Em um mundo
cada vez menor, o cumprimento do processo iniciado com João XXIII é a condição
sine qua non para que a Igreja Católica seja fator de paz e não de divisão. O
Papa Francisco sabe disso e age em conformidade. Mas muitos, dentro da Igreja,
ou não sabem disso ou não o desejam. Entre inimigos internos e inimigos
externos, há até alguns que não hesitam em se transformar em abutres e a cercar
sinistramente o corpo do papa.
Há um ditado de Jesus desde sempre inquietante, que
nestas horas assume uma dimensão ainda mais sinistra. "Onde estiver o
corpo, aí se reunirão os abutres" (Lucas 17, 37). O ditado também se
encontra em Mateus 24, 28, e em ambos os Evangelhos a frase está totalmente
fora de contexto, aparece como uma espécie de marreta errática caída do céu,
completamente independente daquilo que vem antes e daquilo que vem depois. Não
se sabe a ocasião concreta que levou Jesus a pronunciar essas palavras, mas, na
sua força icônica, elas fotografam uma experiência concreta da vida natural,
naqueles tempos diante dos olhos de todos.
Nos nossos dias, porém, mudadas as formas, também
não falta a presença dos abutres. Especialmente quando o que está em jogo é o
corpo do papa. E ainda mais quando se trata do corpo "deste" papa. O
fato de que o Papa Francisco é, no mínimo, incômodo para uma parte nada pequena
dos poderes políticos, econômicos, financeiros e, obviamente, eclesiásticos é
uma simples questão de fato, bem documentada em um livro recente de um
jornalista do Avvenire, Nello Scavo, intitulado I nemici di Francesco [Os
inimigos de Francisco], subtítulo: "Quem quer desacreditar o papa, quem
quer calá-lo, quem o quer morto".
Mas agora a notícia do tumor no cérebro, divulgada pelo jornal Quotidiano Nazionale, falando de
"uma mancha, um pequeno tumor no cérebro", destina-se a aumentar
drasticamente o voo ameaçador dos abutres. O porta-voz papal, padre Lombardi,
logo desmentiu secamente a notícia. E o jornal L'Osservatore Romano falou de
"poeirama levantada com intenção manipuladora".
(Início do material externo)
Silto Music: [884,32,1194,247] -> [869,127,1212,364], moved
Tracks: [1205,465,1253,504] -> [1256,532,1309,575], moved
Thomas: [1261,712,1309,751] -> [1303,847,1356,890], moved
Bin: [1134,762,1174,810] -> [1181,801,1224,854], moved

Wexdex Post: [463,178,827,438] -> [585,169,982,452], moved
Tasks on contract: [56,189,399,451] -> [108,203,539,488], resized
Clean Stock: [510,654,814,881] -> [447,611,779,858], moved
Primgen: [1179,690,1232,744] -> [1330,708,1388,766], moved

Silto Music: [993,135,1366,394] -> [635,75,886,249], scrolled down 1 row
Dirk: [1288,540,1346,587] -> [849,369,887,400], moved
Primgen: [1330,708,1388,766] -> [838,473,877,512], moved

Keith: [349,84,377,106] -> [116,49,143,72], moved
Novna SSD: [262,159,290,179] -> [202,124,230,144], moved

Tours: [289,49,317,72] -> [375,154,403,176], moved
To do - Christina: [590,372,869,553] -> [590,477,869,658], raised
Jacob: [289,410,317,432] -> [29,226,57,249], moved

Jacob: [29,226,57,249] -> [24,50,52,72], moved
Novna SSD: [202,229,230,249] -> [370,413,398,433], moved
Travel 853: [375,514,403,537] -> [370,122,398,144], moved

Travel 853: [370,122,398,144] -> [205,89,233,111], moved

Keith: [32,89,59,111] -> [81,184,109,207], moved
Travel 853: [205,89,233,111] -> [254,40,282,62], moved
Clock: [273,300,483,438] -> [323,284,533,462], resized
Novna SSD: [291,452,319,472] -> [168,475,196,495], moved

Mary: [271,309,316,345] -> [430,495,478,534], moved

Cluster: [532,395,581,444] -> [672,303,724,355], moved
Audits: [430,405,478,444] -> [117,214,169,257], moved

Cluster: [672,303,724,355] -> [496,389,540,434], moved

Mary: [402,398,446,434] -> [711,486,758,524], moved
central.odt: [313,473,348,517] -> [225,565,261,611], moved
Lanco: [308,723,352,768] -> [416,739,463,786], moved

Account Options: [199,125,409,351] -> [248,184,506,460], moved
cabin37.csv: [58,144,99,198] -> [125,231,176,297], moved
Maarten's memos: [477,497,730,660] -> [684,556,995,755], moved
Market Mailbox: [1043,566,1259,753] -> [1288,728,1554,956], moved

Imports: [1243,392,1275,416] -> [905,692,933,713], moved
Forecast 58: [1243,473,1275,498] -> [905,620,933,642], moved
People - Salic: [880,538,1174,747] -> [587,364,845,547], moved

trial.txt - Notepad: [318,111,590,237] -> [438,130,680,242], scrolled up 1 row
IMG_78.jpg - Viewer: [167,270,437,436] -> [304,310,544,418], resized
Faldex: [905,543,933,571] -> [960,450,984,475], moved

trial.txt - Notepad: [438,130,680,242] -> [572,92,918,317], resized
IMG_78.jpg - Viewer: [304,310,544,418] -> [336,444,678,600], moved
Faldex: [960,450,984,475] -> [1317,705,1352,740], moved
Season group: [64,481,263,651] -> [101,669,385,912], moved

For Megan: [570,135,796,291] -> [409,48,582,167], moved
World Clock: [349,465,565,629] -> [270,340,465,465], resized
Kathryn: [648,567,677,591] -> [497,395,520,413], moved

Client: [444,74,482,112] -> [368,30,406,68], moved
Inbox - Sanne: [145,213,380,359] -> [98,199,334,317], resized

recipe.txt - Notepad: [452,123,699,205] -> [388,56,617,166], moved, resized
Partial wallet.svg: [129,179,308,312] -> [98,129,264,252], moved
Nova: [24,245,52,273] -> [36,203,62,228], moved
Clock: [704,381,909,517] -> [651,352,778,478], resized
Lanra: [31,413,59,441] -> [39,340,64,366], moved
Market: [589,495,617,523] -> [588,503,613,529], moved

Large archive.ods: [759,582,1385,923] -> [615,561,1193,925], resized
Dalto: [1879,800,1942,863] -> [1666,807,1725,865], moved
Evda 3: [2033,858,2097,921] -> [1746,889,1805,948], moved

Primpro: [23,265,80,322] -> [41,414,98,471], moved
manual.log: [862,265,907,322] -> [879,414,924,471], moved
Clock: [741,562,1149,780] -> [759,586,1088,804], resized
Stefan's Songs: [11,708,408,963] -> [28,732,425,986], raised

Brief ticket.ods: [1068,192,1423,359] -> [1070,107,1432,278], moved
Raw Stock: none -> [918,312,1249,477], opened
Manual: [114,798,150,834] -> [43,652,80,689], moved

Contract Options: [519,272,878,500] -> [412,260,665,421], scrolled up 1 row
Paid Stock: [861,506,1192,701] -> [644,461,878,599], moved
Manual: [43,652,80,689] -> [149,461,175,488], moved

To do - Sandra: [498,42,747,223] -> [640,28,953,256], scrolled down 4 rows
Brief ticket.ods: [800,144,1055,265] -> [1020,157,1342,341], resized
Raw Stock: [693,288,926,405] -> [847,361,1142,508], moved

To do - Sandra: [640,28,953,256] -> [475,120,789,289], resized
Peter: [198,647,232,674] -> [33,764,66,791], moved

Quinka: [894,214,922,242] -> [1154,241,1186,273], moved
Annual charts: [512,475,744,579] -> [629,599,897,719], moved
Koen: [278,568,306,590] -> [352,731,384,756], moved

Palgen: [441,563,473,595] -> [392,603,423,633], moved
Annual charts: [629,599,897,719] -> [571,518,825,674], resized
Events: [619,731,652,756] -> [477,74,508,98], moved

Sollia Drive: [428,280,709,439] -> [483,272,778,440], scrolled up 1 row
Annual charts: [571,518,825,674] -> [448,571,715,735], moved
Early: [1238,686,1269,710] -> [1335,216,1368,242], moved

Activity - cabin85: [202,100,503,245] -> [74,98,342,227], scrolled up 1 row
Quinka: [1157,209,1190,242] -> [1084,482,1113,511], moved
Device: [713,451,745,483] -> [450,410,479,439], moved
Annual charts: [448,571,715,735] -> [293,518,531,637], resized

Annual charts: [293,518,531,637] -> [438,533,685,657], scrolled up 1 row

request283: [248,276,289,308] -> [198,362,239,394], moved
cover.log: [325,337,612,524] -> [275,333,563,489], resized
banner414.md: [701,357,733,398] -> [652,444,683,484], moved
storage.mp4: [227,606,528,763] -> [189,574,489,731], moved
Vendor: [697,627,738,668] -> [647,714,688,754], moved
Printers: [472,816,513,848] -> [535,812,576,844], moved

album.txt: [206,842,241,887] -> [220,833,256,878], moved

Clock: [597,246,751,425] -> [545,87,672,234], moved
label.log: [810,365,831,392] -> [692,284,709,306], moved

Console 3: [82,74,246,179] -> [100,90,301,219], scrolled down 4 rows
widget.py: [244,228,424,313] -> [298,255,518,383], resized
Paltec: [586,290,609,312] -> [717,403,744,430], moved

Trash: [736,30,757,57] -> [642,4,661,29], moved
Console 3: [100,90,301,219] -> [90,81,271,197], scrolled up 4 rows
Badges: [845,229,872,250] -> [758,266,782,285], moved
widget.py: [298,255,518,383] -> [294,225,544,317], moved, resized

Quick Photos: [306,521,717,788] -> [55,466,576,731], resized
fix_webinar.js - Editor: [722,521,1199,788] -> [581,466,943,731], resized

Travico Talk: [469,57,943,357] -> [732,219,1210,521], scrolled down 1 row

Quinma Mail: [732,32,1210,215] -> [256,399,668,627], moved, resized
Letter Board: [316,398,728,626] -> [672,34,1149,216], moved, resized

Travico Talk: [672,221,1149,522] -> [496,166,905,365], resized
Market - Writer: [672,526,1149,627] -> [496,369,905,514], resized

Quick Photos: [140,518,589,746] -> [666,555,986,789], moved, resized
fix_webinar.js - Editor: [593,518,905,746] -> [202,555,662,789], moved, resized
O certo é que seria difícil hoje esconder por muito
tempo uma notícia sobre a saúde do pontífice: o corpo do papa, ao contrário dos
séculos passados, quando era velado à vista de muitos e vivia em uma dimensão
sagrada que levava a pensá-lo como quase divino, totalmente desprovido das
deficiências dos reles mortais, agora é cotidianamente exposto ao olhar das
telecâmeras de todo o mundo.
Isso aconteceu cerca de 15 anos atrás com João
Paulo II, cujo mal de Parkinson, antes sistematicamente negado pelo porta-voz
vaticano, depois se tornou evidente aos olhos de todos. A saúde do corpo de um
papa nunca foi apenas uma questão privada, e hoje o é menos do que nunca. O
verdadeiro ponto, porém, não diz respeito à saúde de Jorge Mario Bergoglio, mas
aos abutres. O que chama a atenção, de fato, é que a notícia foi publicada
apenas ontem (a dez meses de distância da hipotética visita especializada) e,
principalmente, a poucas horas do encerramento do estratégico Sínodo sobre a
família.
Uma combinação casual? Obviamente não; ao
contrário, o levantar voo de um bando de abutres. Naturalmente, não me refiro
aos jornalistas que, de posse da notícia, fizeram apenas o seu trabalho, assim
como teria feito qualquer outro jornalista do mundo; ao contrário, refiro-me
àqueles que, justamente agora, vazaram a notícia no momento talvez mais
delicado do pontificado de Francisco.